Miliarder Dunia Siap Guyur Dana ke Indonesia

Author Image

Endang Wulansari

2 Juli 2026, 21:04 WIB

Kabar gembira datang dari sektor keuangan nasional. Sejumlah individu dengan kekayaan fantastis, yang sering dijuluki ‘crazy rich’, dikabarkan menunjukkan minat serius untuk menanamkan modalnya di Pusat Finansial Internasional Indonesia (PFII). Informasi ini diungkapkan oleh Menteri Keuangan Purbaya Yudhi Sadewa, sebagaimana dilansir oleh jabarpos.id.

Purbaya bahkan mengklaim bahwa gagasan pembentukan PFII ini justru berawal dari usulan para pemilik dana besar dari berbagai penjuru dunia. Mereka mencari tempat yang stabil di tengah gejolak politik dan keamanan di negara asal mereka. Indonesia, dengan stabilitasnya, dinilai menjadi pilihan menarik untuk menampung aliran dana tersebut.

Miliarder Dunia Siap Guyur Dana ke Indonesia
Gambar Istimewa : awsimages.detik.net.id

Dalam keterangannya di kawasan Gedung DPR, Jakarta, pada Kamis (2/7/2026), Purbaya menjelaskan, "Para orang yang punya uang justru dari mereka masukkannya pertama-pertama. Kenapa Indonesia enggak bikin seperti itu untuk menampung uang-uang yang ingin keluar dari negara-negara yang sedang tidak stabil." Ini menunjukkan betapa strategisnya posisi Indonesia di mata investor global.

Menyikapi antusiasme tersebut, pemerintah telah berkomitmen untuk mengakomodasi kepentingan para pemilik dana besar ini. Harapannya, dana tersebut dapat ditempatkan di PFII dan selanjutnya dimanfaatkan untuk membiayai proyek-proyek yang menguntungkan di dalam negeri. "Kayak di Timur Tengah ada ketidakpastian dalam sisi keamanan. Jadi, chance kita untuk membuka itu dan menarik dana asing ke sini terbuka lebar. Karena banyak investor-investor juga ingin mencari tempat yang lebih nyaman dan tenang," papar Purbaya, menyoroti peluang besar yang dimiliki Indonesia.
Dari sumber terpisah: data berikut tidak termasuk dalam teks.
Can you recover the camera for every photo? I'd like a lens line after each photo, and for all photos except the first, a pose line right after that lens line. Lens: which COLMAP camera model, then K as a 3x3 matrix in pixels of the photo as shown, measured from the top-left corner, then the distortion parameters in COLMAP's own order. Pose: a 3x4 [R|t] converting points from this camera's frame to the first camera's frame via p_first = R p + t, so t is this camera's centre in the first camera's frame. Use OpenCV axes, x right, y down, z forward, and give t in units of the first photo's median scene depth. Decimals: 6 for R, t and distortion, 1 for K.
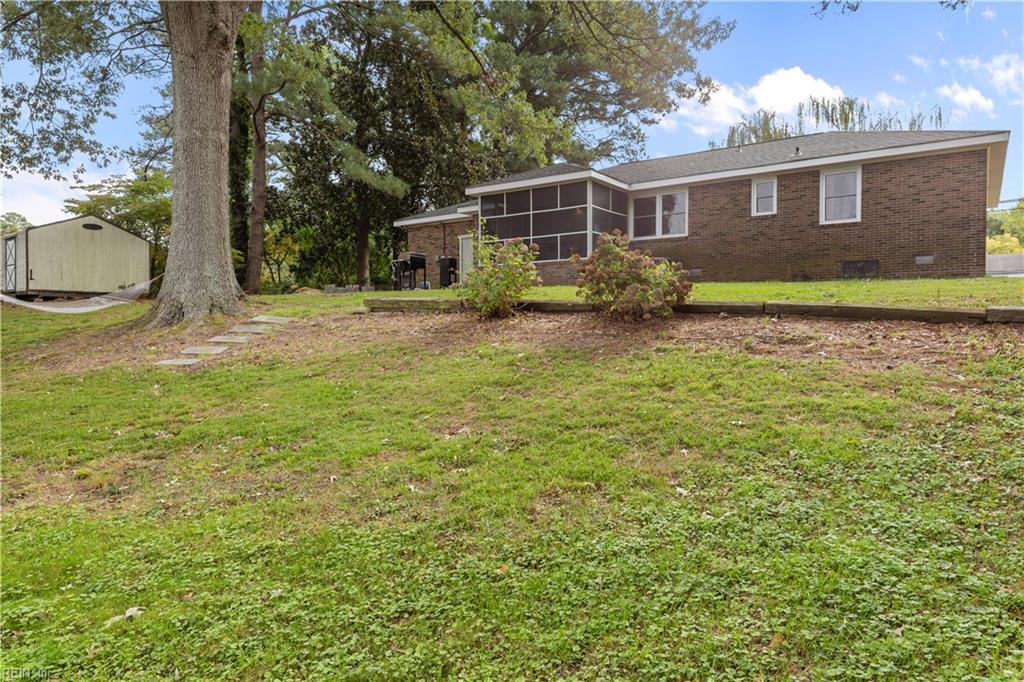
lens RADIAL K [[677.7, 0, 511.2], [0, 677.7, 339.9], [0, 0, 1]] dist [0.006135, 0.001126]
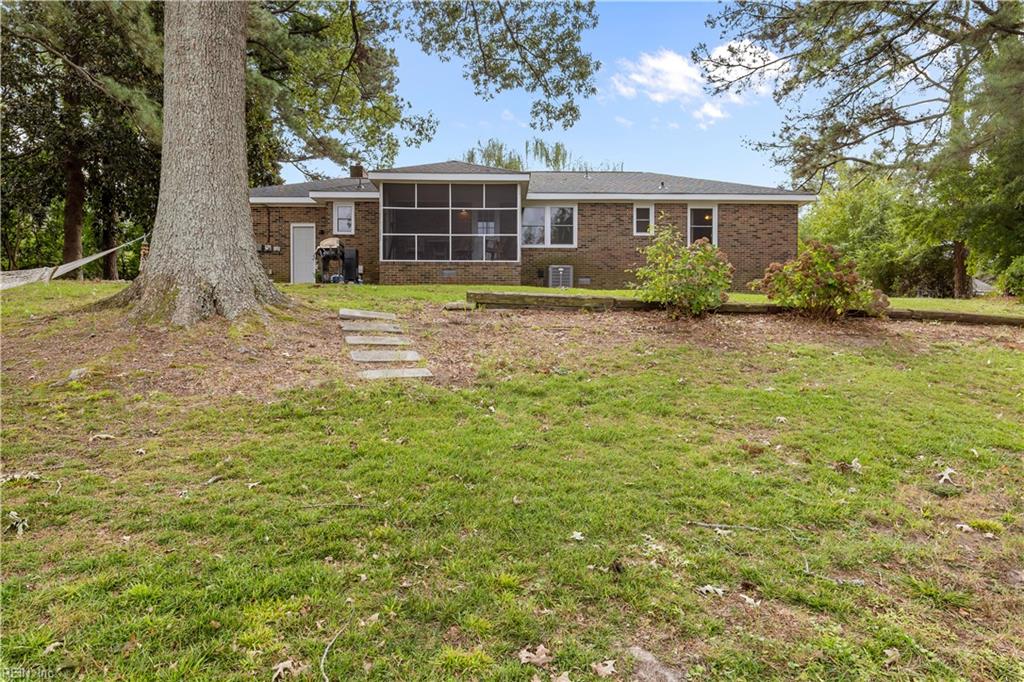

Meski demikian, Purbaya menegaskan bahwa pemerintah tidak akan secara paksa mengarahkan dana yang masuk ke PFII untuk proyek-proyek tertentu, seperti Proyek Strategis Nasional (PSN) atau program prioritas pemerintah lainnya. Penempatan dana dari PFII, lanjutnya, murni akan didasarkan pada pertimbangan pasar dan potensi keuntungan yang ditawarkan.

Namun, ia tidak menutup kemungkinan bagi investor global untuk menggandeng BPI Danantara dalam menggarap proyek-proyek bersama. Selain itu, opsi lain yang terbuka adalah pembiayaan langsung kepada pemerintah melalui pembelian surat utang negara (SUN). "Jadi bisa saja masuk ke proyek-proyek Danantara, bisa juga untuk membiayai utang pemerintah kan. Bisa masuk ke bond, jadi sumber pendanaan saya akan lebih banyak," tegas Purbaya, mengindikasikan diversifikasi sumber pendanaan negara.